Written exercise 1:
In the piece on health-conscious cruises, on what date is the Allure of the Seas Royal 5K cruise set to launch?
Written exercise 2:
Write out the part of the health-cruise article starting with "Are health-conscious cruises" and going on through "popular are they?".
Written exercise 3:
Do these statements agree with the article on health-conscious cruises? Answer yes or no for each and quote the words that decide it. (a) Jillian Michaels' cruise sails aboard the Norwegian Star. (b) The five-kilometer run on the Royal 5K cruise goes through Miami. (c) The Holistic Holiday at Sea is making its first voyage.

Are health-conscious cruises all the rage?
A new wave of cruises focuses on getting buff instead of getting to the buffet. The real question is—just how popular are they?
In the span of four months, three health-conscious cruises offering everything from yoga to healthy eating seminars will set sail.
On October 21, Biggest Loser's Jillian Michaels is setting sail aboard the Norwegian Star on her Ultimate Wellness Cruise 2010. Guests will journey from Miami to Great Stirrup Cay, while engaging in wellness seminars, exercise classes, and healthy eating. Royal Caribbean is on their heels and set to launch the Allure of the Seas Royal 5K cruise on December 12. Passengers can socialize with fellow runners and receive expert training tips while cruising the Caribbean. A five-kilometer jaunt through St. Maarten will be the highpoint of a week dedicated to running enthusiasts. A healthy sailing veteran, The Holistic Holiday at Sea embarks on their eighth voyage on February 27. They combine vegetarian cuisine and daily yoga classes in order to guide guests on a "voyage to well being."

(Dataset items)
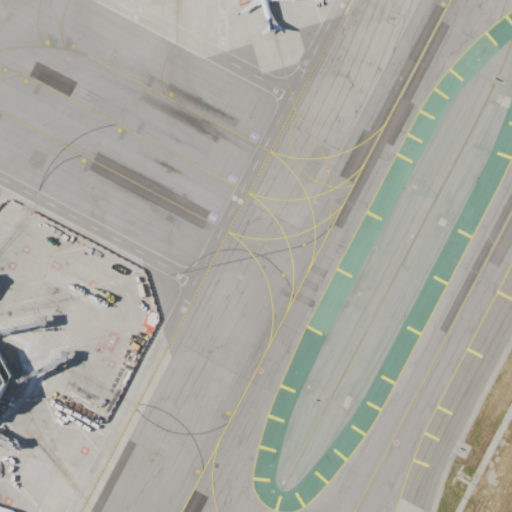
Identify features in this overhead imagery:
airport apron: (231, 24)
road: (201, 46)
airport taxiway: (190, 161)
airport taxiway: (310, 195)
road: (97, 230)
airport taxiway: (313, 255)
airport: (256, 256)
road: (206, 257)
airport apron: (68, 357)
airport taxiway: (432, 360)
airport terminal: (3, 375)
airport terminal: (3, 375)
building: (3, 375)
building: (3, 375)
airport taxiway: (248, 512)
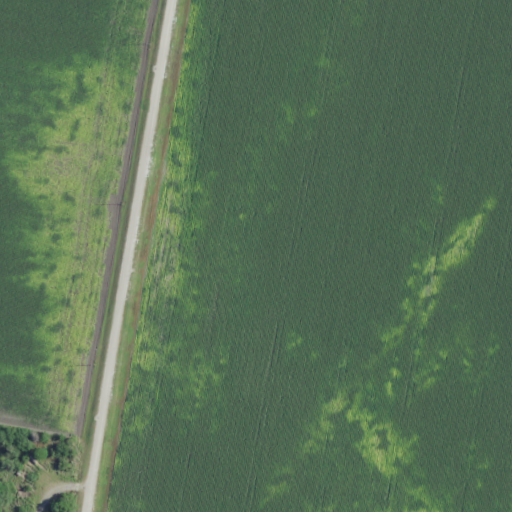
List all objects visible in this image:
road: (131, 256)
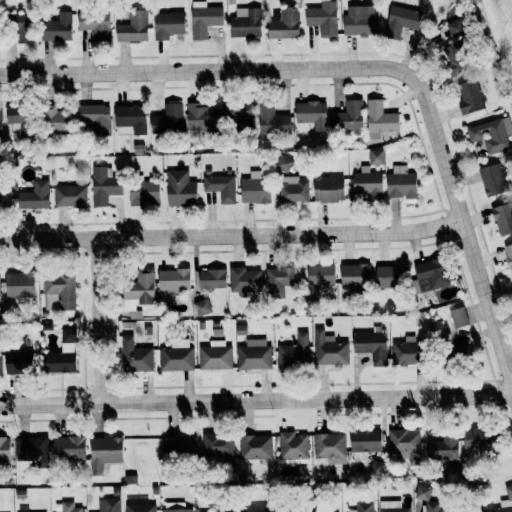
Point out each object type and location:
building: (323, 18)
building: (204, 19)
building: (400, 21)
building: (245, 22)
building: (359, 22)
building: (93, 25)
building: (167, 25)
building: (18, 26)
building: (131, 26)
building: (55, 28)
building: (456, 58)
road: (211, 71)
building: (468, 97)
building: (311, 113)
building: (348, 116)
building: (201, 117)
building: (13, 118)
building: (95, 118)
building: (129, 118)
building: (237, 118)
building: (53, 119)
building: (380, 119)
building: (0, 120)
building: (167, 120)
building: (272, 121)
building: (507, 125)
building: (489, 136)
building: (376, 157)
building: (283, 163)
building: (492, 180)
building: (368, 183)
building: (400, 183)
building: (103, 186)
building: (220, 187)
building: (179, 188)
building: (254, 189)
building: (327, 189)
building: (293, 190)
building: (143, 193)
building: (4, 195)
building: (34, 196)
building: (69, 196)
building: (502, 218)
road: (230, 235)
road: (466, 243)
building: (508, 256)
building: (319, 274)
building: (354, 275)
building: (430, 275)
building: (389, 277)
building: (172, 279)
building: (211, 279)
building: (244, 281)
building: (278, 281)
building: (19, 285)
building: (60, 289)
building: (138, 290)
building: (201, 307)
building: (458, 317)
road: (96, 321)
building: (370, 347)
building: (328, 350)
building: (454, 351)
building: (294, 353)
building: (405, 354)
building: (254, 355)
building: (135, 356)
building: (177, 356)
building: (215, 356)
building: (61, 357)
building: (15, 362)
road: (256, 402)
building: (364, 440)
building: (404, 443)
building: (474, 444)
building: (292, 445)
building: (255, 447)
building: (330, 447)
building: (67, 448)
building: (179, 448)
building: (217, 448)
building: (442, 448)
building: (4, 449)
building: (30, 449)
building: (104, 452)
building: (376, 469)
building: (509, 491)
building: (427, 500)
building: (109, 505)
building: (140, 506)
building: (392, 506)
building: (70, 507)
building: (321, 507)
building: (362, 507)
building: (255, 508)
building: (177, 510)
building: (501, 510)
building: (217, 511)
building: (291, 511)
building: (468, 511)
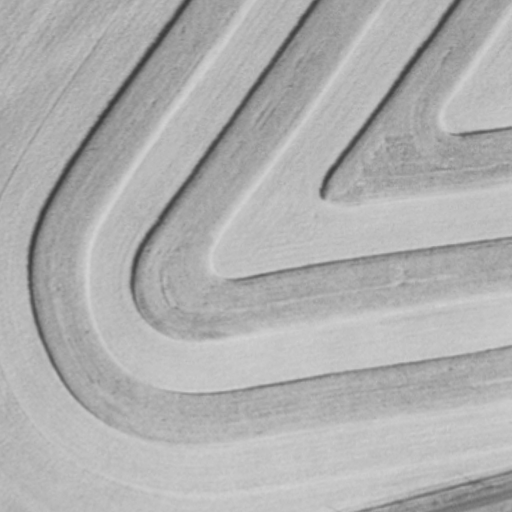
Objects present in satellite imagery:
road: (475, 501)
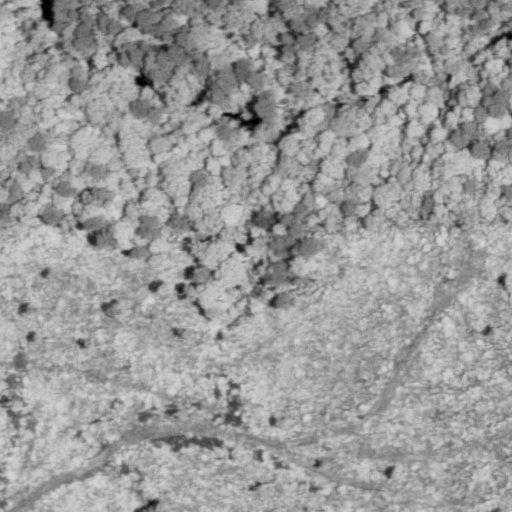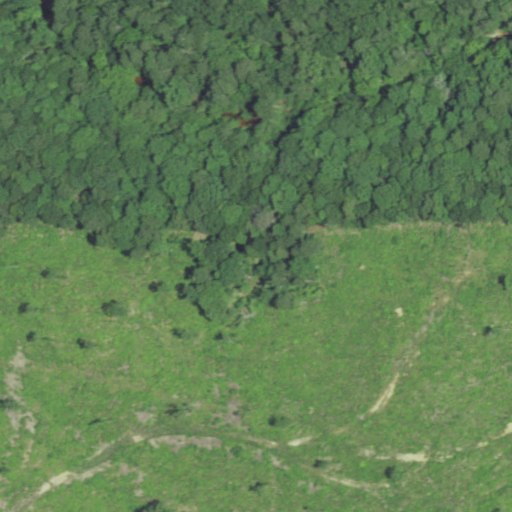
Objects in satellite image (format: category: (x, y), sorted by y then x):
road: (308, 436)
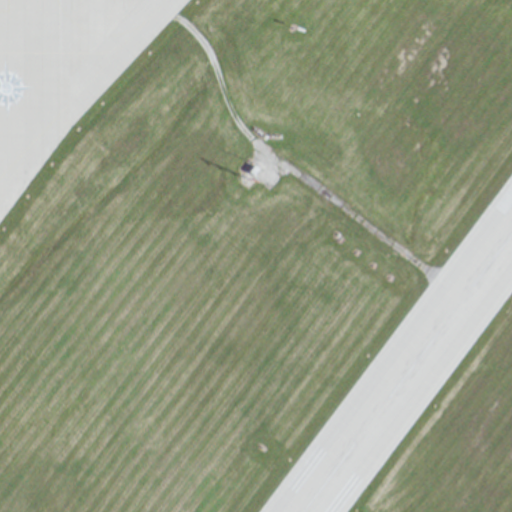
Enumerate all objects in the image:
airport apron: (28, 67)
airport taxiway: (75, 93)
airport: (256, 256)
airport runway: (407, 372)
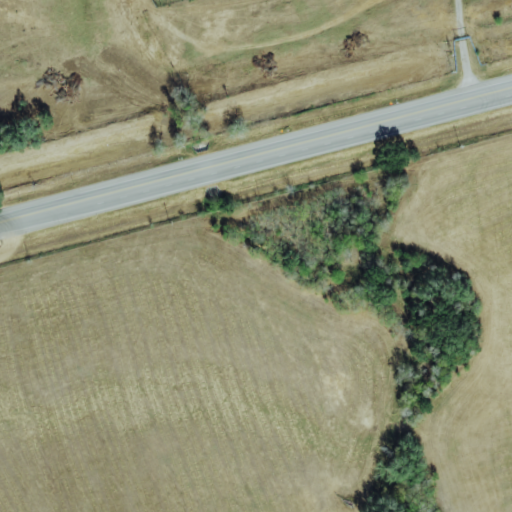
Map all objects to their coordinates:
road: (464, 50)
road: (256, 157)
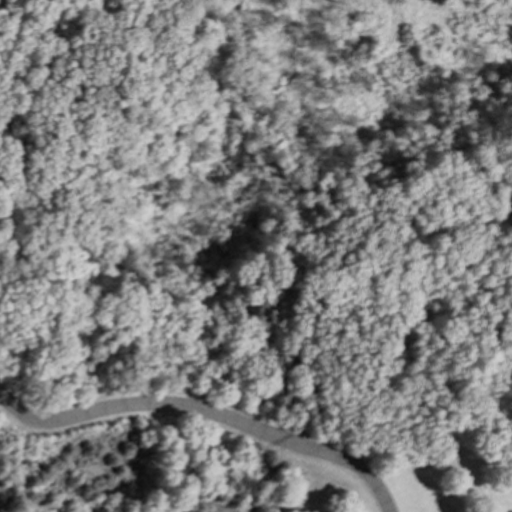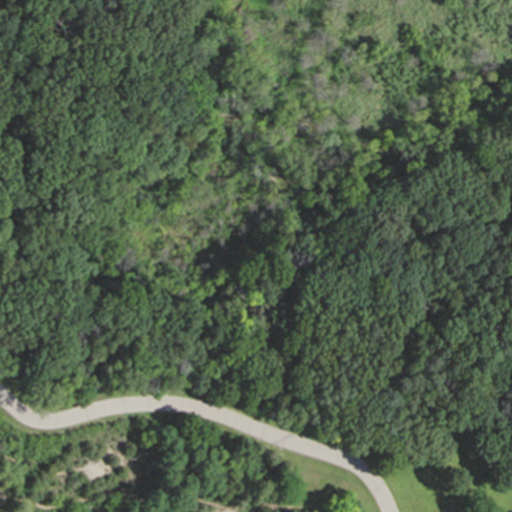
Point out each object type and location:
road: (251, 153)
road: (499, 182)
road: (96, 252)
park: (256, 256)
road: (206, 410)
road: (78, 500)
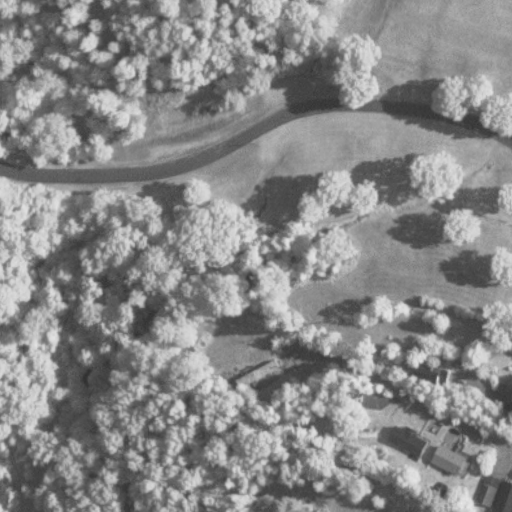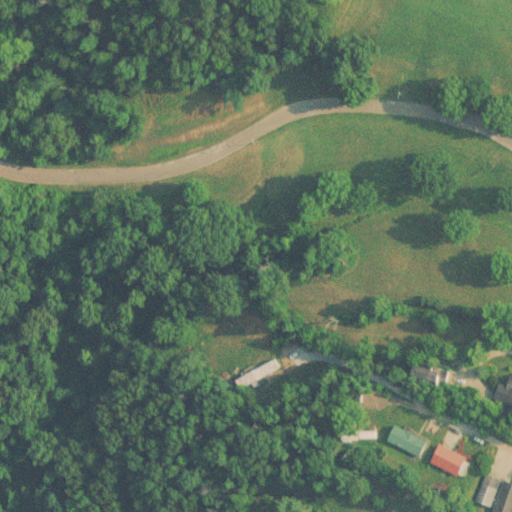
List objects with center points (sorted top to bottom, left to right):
road: (256, 112)
road: (467, 425)
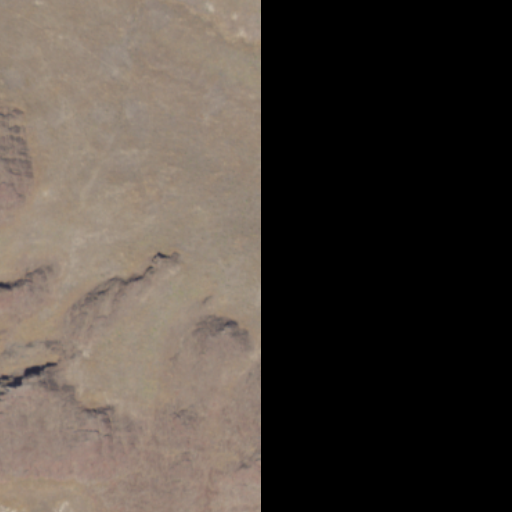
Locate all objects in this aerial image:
road: (402, 258)
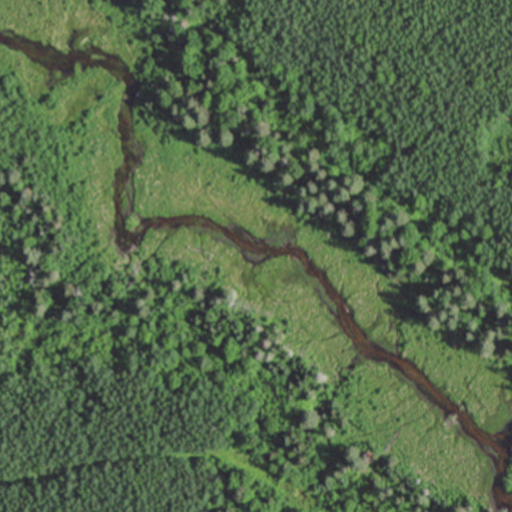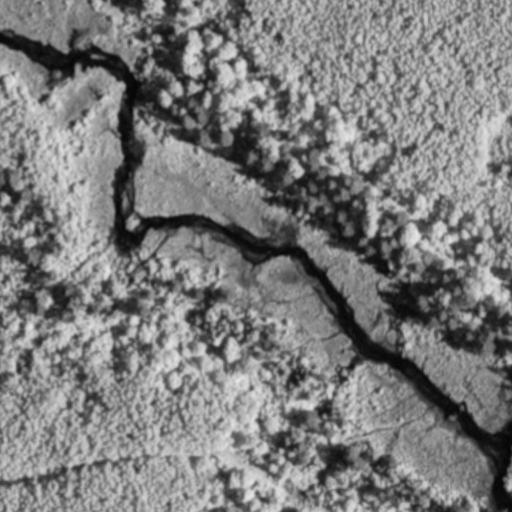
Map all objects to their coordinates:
river: (11, 41)
river: (276, 251)
road: (169, 454)
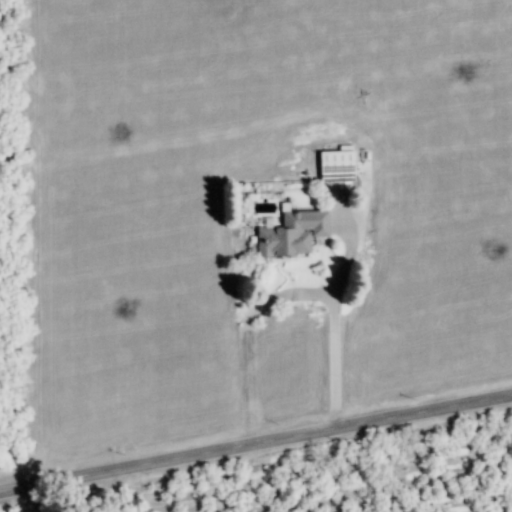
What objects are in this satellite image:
building: (332, 166)
building: (286, 234)
road: (287, 297)
road: (256, 444)
road: (71, 497)
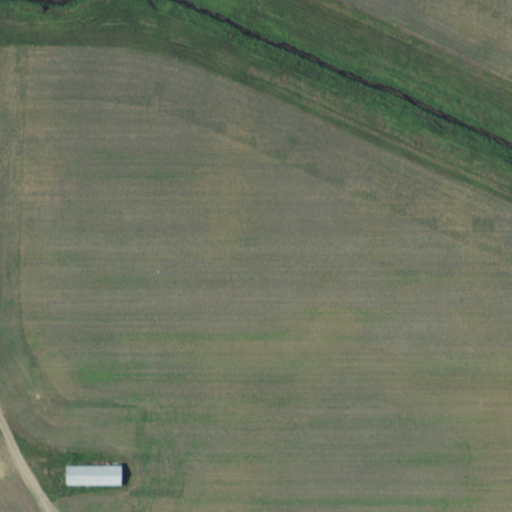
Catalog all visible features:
building: (91, 475)
road: (49, 503)
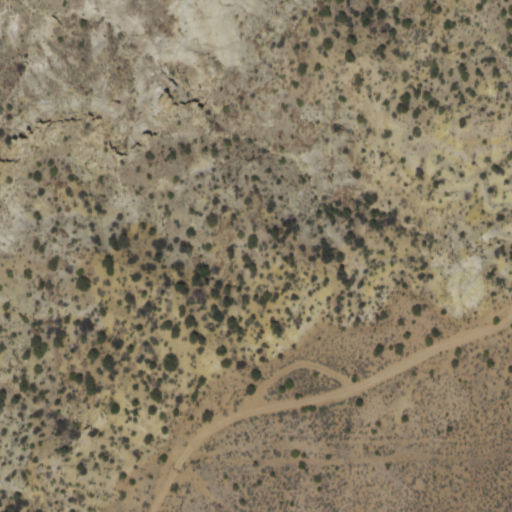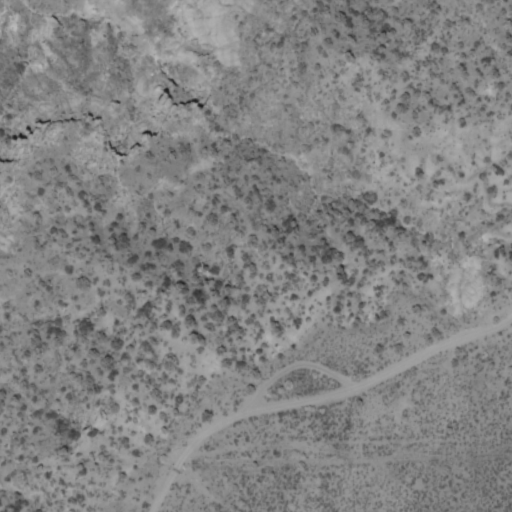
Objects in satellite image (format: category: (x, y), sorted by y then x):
road: (333, 385)
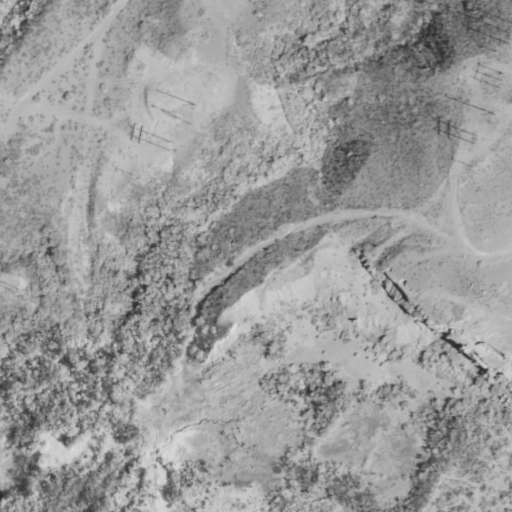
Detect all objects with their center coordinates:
power tower: (489, 109)
power tower: (473, 136)
power tower: (169, 142)
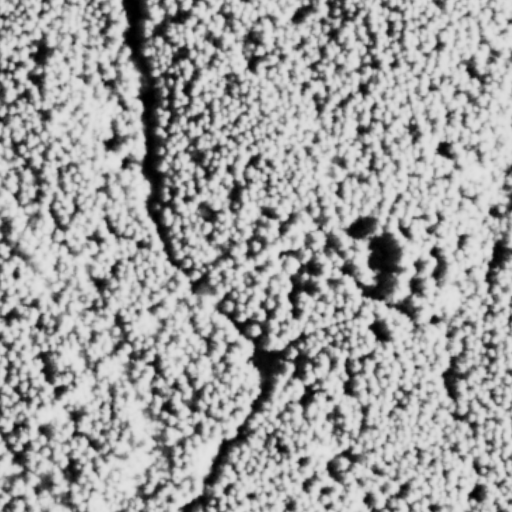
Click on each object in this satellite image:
road: (183, 277)
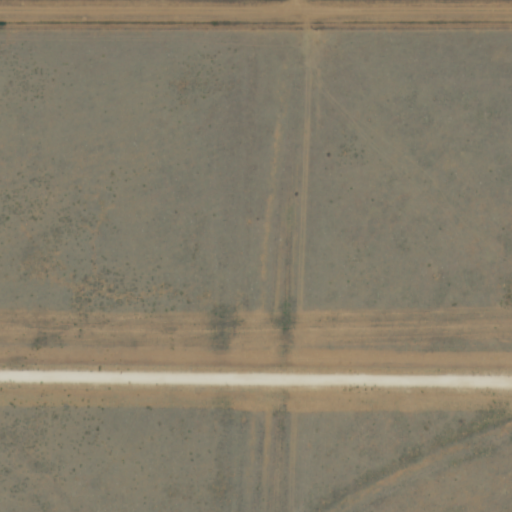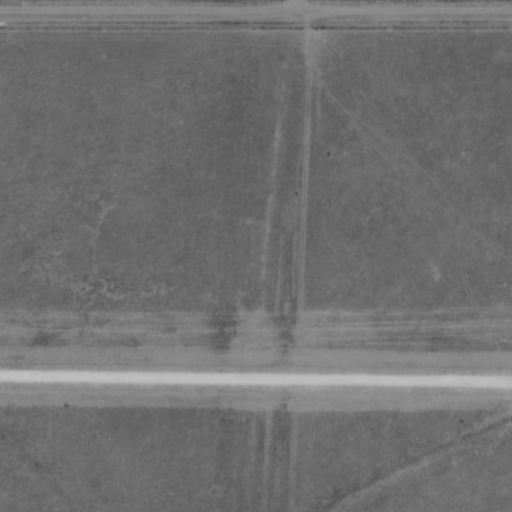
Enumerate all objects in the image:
road: (330, 5)
road: (256, 9)
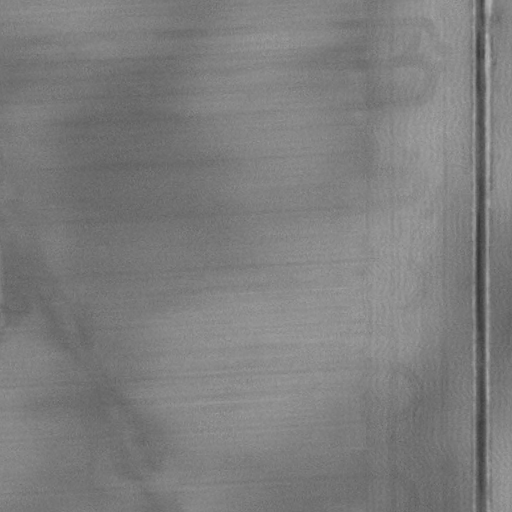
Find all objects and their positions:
road: (476, 256)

Full response 1:
December 12.

Full response 2:
Are health-conscious cruises all the rage?
A new wave of cruises focuses on getting buff instead of getting to the buffet. The real question is—just how popular are they?

Full response 3:
(a) Yes: "Jillian Michaels is setting sail aboard the Norwegian Star"
(b) No: "A five-kilometer jaunt through St. Maarten"
(c) No: "embarks on their eighth voyage on February 27"